Política, artística, cinematográfica, ou qual seja a história contada por um designer, em quase todas as Fashion Weeks presenciamos o cinema, música ou a literatura pelo olhar de algum estilista, por exemplo. Ela homenageia esta ou aquela obra com o tema principal durante o desfile, reinterpretando os figurinos ou reproduzindo algumas cenas.
Raf Simons encontrou consolo e inspiração criativa na música. Quando não estava pesquisando subculturas globais, o estilista passava seu tempo livre vasculhando as lojas de discos locais. Contudo, um álbum em particular ficou com ele: o grande lançamento de Kraftwerk em 1978, The Man Machine. Em 1998, Simons decidiu homenagear diretamente o grupo com seu show Radioactivity, encenado no grandioso Moulin Rouge de Paris. Ele passou a maior parte da década de 1990 formulando um projeto de design enraizado no estilo de rua, alfaiataria afiada e referências subculturais. Mas a música estava rapidamente se tornando o fio condutor de seu trabalho.

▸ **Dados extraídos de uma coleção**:
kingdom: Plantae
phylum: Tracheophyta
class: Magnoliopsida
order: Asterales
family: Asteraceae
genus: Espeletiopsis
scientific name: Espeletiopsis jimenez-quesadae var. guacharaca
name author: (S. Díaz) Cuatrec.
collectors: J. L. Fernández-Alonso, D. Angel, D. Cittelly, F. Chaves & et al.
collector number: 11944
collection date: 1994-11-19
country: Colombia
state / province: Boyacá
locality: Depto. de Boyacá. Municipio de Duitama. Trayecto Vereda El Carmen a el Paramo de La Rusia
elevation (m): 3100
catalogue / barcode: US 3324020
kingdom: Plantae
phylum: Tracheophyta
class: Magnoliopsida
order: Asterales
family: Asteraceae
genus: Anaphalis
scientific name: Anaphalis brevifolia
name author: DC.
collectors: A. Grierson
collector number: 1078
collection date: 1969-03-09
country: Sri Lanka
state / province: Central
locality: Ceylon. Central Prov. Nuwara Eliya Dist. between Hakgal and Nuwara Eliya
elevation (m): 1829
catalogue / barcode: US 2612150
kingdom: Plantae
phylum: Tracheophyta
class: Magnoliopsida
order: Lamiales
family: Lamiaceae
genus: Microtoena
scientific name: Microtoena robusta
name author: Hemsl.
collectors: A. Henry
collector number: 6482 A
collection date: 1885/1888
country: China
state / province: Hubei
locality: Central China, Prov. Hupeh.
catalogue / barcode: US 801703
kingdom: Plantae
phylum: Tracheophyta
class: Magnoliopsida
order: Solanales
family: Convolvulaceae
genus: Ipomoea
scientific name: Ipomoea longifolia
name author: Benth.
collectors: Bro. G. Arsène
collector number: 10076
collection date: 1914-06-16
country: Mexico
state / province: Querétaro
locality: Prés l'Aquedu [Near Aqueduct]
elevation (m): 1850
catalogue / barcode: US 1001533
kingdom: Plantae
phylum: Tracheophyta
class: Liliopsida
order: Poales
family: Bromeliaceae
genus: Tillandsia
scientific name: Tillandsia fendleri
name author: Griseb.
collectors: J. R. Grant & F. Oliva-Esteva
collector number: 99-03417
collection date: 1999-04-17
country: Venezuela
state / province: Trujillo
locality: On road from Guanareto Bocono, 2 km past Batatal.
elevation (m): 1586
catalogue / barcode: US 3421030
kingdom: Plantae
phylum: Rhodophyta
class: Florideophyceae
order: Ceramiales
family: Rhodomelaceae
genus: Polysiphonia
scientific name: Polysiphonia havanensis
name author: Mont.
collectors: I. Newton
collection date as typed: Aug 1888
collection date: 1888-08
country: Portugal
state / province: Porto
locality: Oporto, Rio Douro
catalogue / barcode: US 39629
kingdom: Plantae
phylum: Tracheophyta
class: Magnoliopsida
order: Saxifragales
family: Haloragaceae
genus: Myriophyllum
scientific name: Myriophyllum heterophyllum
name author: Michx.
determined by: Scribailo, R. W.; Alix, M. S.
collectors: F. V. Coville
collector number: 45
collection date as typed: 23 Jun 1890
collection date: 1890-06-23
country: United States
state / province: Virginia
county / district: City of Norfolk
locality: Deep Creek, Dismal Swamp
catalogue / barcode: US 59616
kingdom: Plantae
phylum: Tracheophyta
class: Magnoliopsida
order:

▸ **Tarefa**: Reescreva o texto sobre moda e música entre "Raf Simons encontrou" e "de seu trabalho.", inclusive, trocando "Moulin Rouge" por "Grand Palais".

▸ **Resposta**:
Raf Simons encontrou consolo e inspiração criativa na música. Quando não estava pesquisando subculturas globais, o estilista passava seu tempo livre vasculhando as lojas de discos locais. Contudo, um álbum em particular ficou com ele: o grande lançamento de Kraftwerk em 1978, The Man Machine. Em 1998, Simons decidiu homenagear diretamente o grupo com seu show Radioactivity, encenado no grandioso Grand Palais de Paris. Ele passou a maior parte da década de 1990 formulando um projeto de design enraizado no estilo de rua, alfaiataria afiada e referências subculturais. Mas a música estava rapidamente se tornando o fio condutor de seu trabalho.